(Saved entries)
Start of Block

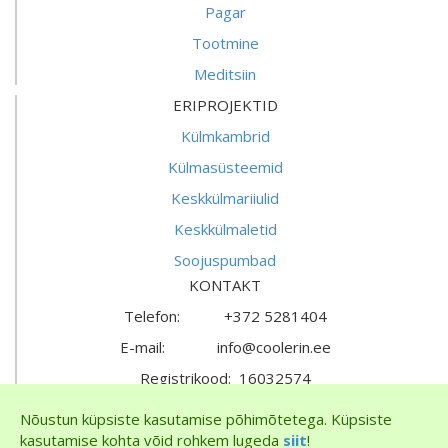
Pagar
Tootmine
Meditsiin
ERIPROJEKTID
Külmkambrid
Külmasüsteemid
Keskkülmariiulid
Keskkülmaletid
Soojuspumbad
KONTAKT
Telefon: +372 5281404
E-mail: info@coolerin.ee
Registrikood: 16032574
KMKR nr: EE102292826
Nõustun küpsiste kasutamise põhimõtetega. Küpsiste
kasutamise kohta võid rohkem lugeda
siit
!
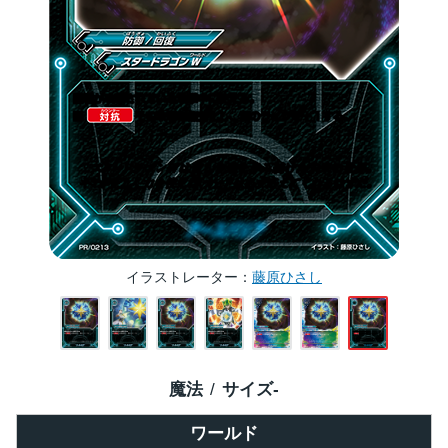
イラストレーター
藤原ひさし
魔法
サイズ
-
ワールド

End of Block

Task statement
Copy out every line of the data above, taking care to leave the pictures out.

Answer below
Pagar
Tootmine
Meditsiin
ERIPROJEKTID
Külmkambrid
Külmasüsteemid
Keskkülmariiulid
Keskkülmaletid
Soojuspumbad
KONTAKT
Telefon: +372 5281404
E-mail: info@coolerin.ee
Registrikood: 16032574
KMKR nr: EE102292826
Nõustun küpsiste kasutamise põhimõtetega. Küpsiste
kasutamise kohta võid rohkem lugeda
siit
!
イラストレーター
藤原ひさし
魔法
サイズ
-
ワールド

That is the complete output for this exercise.